Directive A =>
Count the lines in the rows below that contain the string "difference", and reply with that number alone.

Text block =>
[Start of section]

# Brooks/Alden cordovan unlined penny loafer



## Hobson (Mar 13, 2007)

After wating many years, I recently purchased a pair of the Brooks/Alden cordovan unlined penny loafers. This is my first pair of cordovan shoes and I like them a lot. However, has anyone noticed that the backs of these shoes are quite low. Much lower than say the Brooks/Alden cordovan tassel loafer. It doesn't make things uncomfortable, but it does take getting used to.


----------



## bd79cc (Dec 20, 2006)

This may have more to do with the profile of the shoes' heel cups more than anything else. The backs of my Alden tassels are fairly round in aspect, and the backs of my LHSs aren't. To me, the LHSs seem to grab my heel lower than do the tassels, and they do grab _differently_ than true positive-fit moccasins like the Bass Weejuns.

Although this doesn't directly address your post, it may be good food for thought:

https://askandyaboutclothes.com/community/showthread.php?t=61484 .


----------



## Hobson (Mar 13, 2007)

That really is a great post, thanks for sharing. What I was talking about was that if you placed the penny loafer alongside the tassel loafer, the height of the very back of the shoe is much shorter. Shorter in fact than any shoe I own. In any event, I've waited years to get these shoes and I intend to enjoy them.


----------



## Tucker (Apr 17, 2006)

Hobson said:


> That really is a great post, thanks for sharing. What I was talking about was that if you placed the penny loafer alongside the tassel loafer, the height of the very back of the shoe is much shorter. Shorter in fact than any shoe I own. In any event, I've waited years to get these shoes and I intend to enjoy them.


I have two pairs of BB shell loafers. Each is a good 1/4" shorter in the back than any of my 986s. One pair came back from Alden recrafting even shorter. Doesn't grab the heel at all.


----------



## Doctor Damage (Feb 18, 2005)

Tucker said:


> One pair came back from Alden recrafting even shorter. Doesn't grab the heel at all.


That must have been a major disappointment. Did they replace them for you?

DocD


----------



## Markus (Sep 14, 2004)

*BB policy after Alden service*

I had a pair of Alden for bb lhs pennys that went back to Alden for repair. I was not satisfied with their appearance (they were all messed up) and let my bb salesman, who had taken care of the return for me, know this. He replaced them with a new pair, which he had to order. In this case bb took the "hit" I suppose. Just an option for you to consider.


----------



## Hobson (Mar 13, 2007)

Is the unlined version of the loafer only available at Brooks Brothers? I seem to recall seeing a lined version everywhere else. I wonder why Brooks Brothers requested this modification outside of exclusivity.


----------



## Markus (Sep 14, 2004)

Hobson said:


> Is the unlined version of the loafer only available at Brooks Brothers? I seem to recall seeing a lined version everywhere else. I wonder why Brooks Brothers requested this modification outside of exclusivity.

[End of section]

(Records from a collection)
[Start of section]

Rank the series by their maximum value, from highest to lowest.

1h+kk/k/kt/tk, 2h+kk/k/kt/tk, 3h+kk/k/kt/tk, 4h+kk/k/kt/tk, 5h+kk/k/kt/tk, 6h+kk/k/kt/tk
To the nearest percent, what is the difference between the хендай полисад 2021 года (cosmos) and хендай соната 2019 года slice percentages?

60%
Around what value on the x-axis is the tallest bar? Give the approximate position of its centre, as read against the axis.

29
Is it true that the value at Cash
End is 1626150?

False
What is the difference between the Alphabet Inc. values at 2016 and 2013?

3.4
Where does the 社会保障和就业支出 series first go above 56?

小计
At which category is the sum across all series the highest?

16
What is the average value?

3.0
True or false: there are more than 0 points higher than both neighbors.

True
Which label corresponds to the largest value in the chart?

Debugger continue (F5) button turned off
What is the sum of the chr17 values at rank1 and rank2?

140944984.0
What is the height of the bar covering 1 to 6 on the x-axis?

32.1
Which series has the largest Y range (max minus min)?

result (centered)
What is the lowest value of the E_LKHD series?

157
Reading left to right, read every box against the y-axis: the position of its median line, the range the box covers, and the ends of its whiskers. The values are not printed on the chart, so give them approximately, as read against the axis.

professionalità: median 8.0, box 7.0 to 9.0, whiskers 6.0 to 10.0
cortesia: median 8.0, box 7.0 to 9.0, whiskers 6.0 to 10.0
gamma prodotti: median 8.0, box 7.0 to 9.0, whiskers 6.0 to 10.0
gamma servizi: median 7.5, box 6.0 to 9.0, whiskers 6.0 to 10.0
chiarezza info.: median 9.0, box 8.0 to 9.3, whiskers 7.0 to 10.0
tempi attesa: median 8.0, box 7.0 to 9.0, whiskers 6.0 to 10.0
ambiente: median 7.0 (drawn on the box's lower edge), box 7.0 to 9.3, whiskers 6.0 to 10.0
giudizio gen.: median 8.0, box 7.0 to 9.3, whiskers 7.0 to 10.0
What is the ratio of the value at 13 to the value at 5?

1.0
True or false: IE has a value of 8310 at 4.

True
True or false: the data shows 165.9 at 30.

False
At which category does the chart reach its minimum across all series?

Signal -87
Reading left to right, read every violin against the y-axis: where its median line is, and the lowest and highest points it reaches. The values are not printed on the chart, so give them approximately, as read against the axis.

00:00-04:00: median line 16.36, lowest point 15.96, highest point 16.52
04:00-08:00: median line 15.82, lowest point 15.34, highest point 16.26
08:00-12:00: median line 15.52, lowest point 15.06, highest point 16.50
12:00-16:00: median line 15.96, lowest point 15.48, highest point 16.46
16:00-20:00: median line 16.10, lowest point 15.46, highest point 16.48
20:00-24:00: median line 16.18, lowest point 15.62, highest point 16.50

[End of section]

Directive B =>
Copy the part of the loafer thread that opens with the words containing "## bd79cc (Dec" and closes with "the Bass Weejuns.".

Final answer A =>
2

Final answer B =>
## bd79cc (Dec 20, 2006)

This may have more to do with the profile of the shoes' heel cups more than anything else. The backs of my Alden tassels are fairly round in aspect, and the backs of my LHSs aren't. To me, the LHSs seem to grab my heel lower than do the tassels, and they do grab _differently_ than true positive-fit moccasins like the Bass Weejuns.